Can you write out again every line of text in the material below, unchanged, leaving the pictures out of your answer?

EXCERPTED RECORDS:
__________

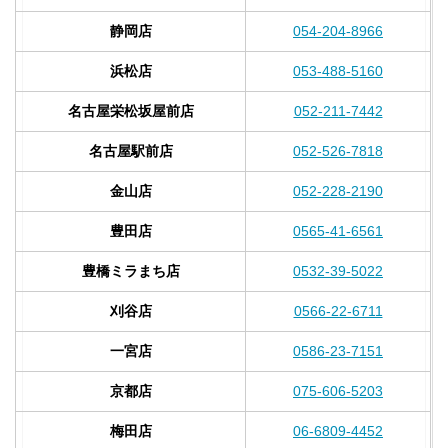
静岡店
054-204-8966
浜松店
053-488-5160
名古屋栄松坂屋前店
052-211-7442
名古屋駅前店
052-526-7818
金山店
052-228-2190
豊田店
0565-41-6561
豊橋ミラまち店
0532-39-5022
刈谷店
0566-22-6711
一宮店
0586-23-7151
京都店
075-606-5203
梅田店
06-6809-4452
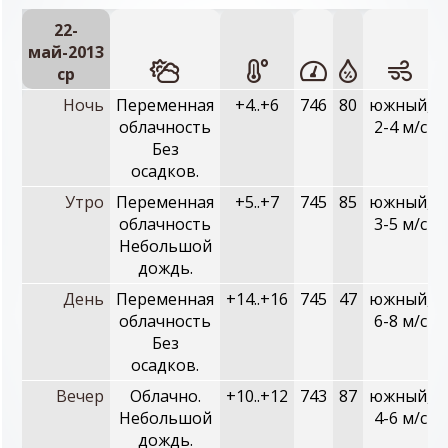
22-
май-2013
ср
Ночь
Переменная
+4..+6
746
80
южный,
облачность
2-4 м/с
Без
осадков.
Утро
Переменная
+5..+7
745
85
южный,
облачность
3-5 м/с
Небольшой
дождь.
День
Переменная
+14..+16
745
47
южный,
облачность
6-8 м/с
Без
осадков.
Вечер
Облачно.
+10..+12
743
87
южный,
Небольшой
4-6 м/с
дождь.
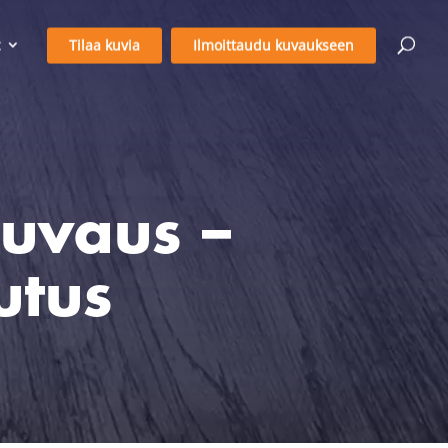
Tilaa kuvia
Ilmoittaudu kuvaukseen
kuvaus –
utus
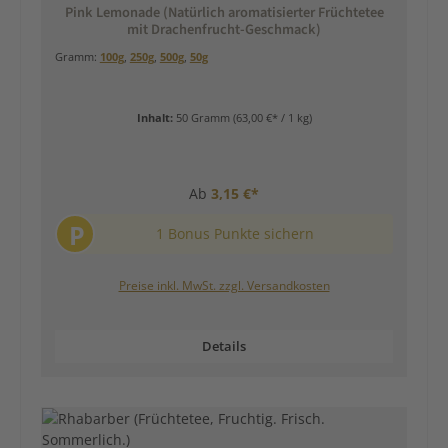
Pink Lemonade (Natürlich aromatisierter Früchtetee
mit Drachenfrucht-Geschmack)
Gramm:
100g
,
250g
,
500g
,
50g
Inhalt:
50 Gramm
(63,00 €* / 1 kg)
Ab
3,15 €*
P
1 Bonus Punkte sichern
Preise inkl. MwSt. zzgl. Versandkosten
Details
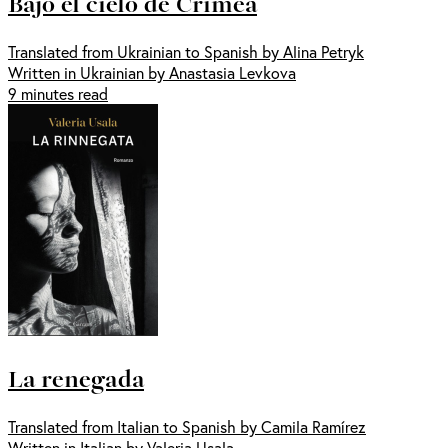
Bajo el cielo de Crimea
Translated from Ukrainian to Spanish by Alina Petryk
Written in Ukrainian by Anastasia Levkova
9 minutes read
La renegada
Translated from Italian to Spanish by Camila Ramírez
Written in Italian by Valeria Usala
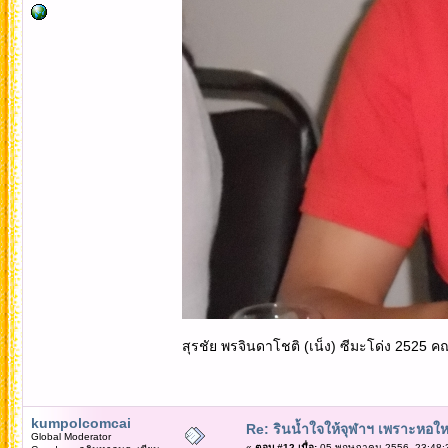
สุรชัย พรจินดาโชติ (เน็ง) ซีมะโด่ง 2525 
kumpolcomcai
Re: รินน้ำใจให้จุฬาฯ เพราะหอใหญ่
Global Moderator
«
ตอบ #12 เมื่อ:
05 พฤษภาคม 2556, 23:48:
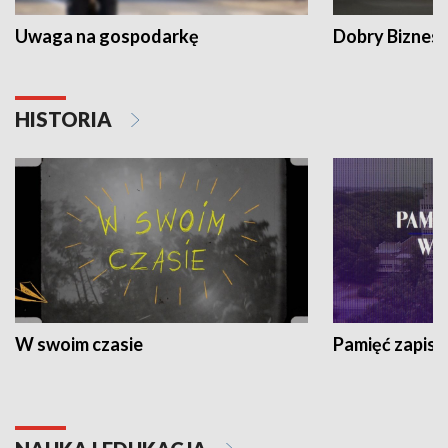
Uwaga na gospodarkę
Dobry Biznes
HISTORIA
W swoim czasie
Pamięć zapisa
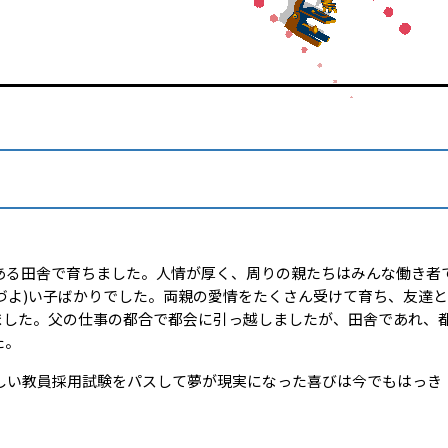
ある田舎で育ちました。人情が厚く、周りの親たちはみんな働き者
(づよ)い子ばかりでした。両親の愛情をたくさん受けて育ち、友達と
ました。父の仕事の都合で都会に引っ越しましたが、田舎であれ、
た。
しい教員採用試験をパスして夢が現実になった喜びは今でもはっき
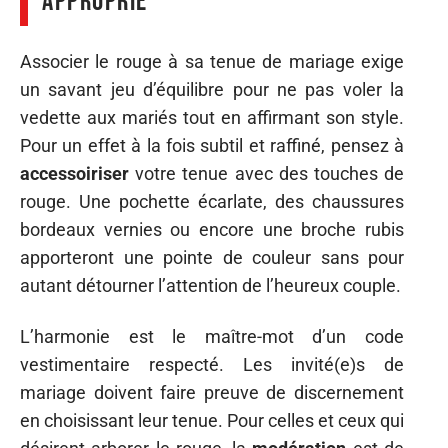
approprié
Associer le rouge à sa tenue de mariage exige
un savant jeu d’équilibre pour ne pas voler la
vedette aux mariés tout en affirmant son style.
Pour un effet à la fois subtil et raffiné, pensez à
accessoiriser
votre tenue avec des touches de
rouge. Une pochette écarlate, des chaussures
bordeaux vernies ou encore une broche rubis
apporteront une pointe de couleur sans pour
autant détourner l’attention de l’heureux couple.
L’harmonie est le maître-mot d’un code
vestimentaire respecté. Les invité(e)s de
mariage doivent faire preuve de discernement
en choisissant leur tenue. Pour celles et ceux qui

__________

EXPECTED ANSWER:
静岡店
054-204-8966
浜松店
053-488-5160
名古屋栄松坂屋前店
052-211-7442
名古屋駅前店
052-526-7818
金山店
052-228-2190
豊田店
0565-41-6561
豊橋ミラまち店
0532-39-5022
刈谷店
0566-22-6711
一宮店
0586-23-7151
京都店
075-606-5203
梅田店
06-6809-4452
22-
май-2013
ср
Ночь
Переменная
+4..+6
746
80
южный,
облачность
2-4 м/с
Без
осадков.
Утро
Переменная
+5..+7
745
85
южный,
облачность
3-5 м/с
Небольшой
дождь.
День
Переменная
+14..+16
745
47
южный,
облачность
6-8 м/с
Без
осадков.
Вечер
Облачно.
+10..+12
743
87
южный,
Небольшой
4-6 м/с
дождь.
Tilaa kuvia
Ilmoittaudu kuvaukseen
kuvaus –
utus
Pink Lemonade (Natürlich aromatisierter Früchtetee
mit Drachenfrucht-Geschmack)
Gramm:
100g
,
250g
,
500g
,
50g
Inhalt:
50 Gramm
(63,00 €* / 1 kg)
Ab
3,15 €*
P
1 Bonus Punkte sichern
Preise inkl. MwSt. zzgl. Versandkosten
Details
Bajo el cielo de Crimea
Translated from Ukrainian to Spanish by Alina Petryk
Written in Ukrainian by Anastasia Levkova
9 minutes read
La renegada
Translated from Italian to Spanish by Camila Ramírez
Written in Italian by Valeria Usala
สุรชัย พรจินดาโชติ (เน็ง) ซีมะโด่ง 2525 
kumpolcomcai
Re: รินน้ำใจให้จุฬาฯ เพราะหอใหญ่
Global Moderator
«
ตอบ #12 เมื่อ:
05 พฤษภาคม 2556, 23:48:
Uwaga na gospodarkę
Dobry Biznes
HISTORIA
W swoim czasie
Pamięć zapisa
ある田舎で育ちました。人情が厚く、周りの親たちはみんな働き者
(づよ)い子ばかりでした。両親の愛情をたくさん受けて育ち、友達と
ました。父の仕事の都合で都会に引っ越しましたが、田舎であれ、
た。
しい教員採用試験をパスして夢が現実になった喜びは今でもはっき
approprié
Associer le rouge à sa tenue de mariage exige
un savant jeu d’équilibre pour ne pas voler la
vedette aux mariés tout en affirmant son style.
Pour un effet à la fois subtil et raffiné, pensez à
accessoiriser
votre tenue avec des touches de
rouge. Une pochette écarlate, des chaussures
bordeaux vernies ou encore une broche rubis
apporteront une pointe de couleur sans pour
autant détourner l’attention de l’heureux couple.
L’harmonie est le maître-mot d’un code
vestimentaire respecté. Les invité(e)s de
mariage doivent faire preuve de discernement
en choisissant leur tenue. Pour celles et ceux qui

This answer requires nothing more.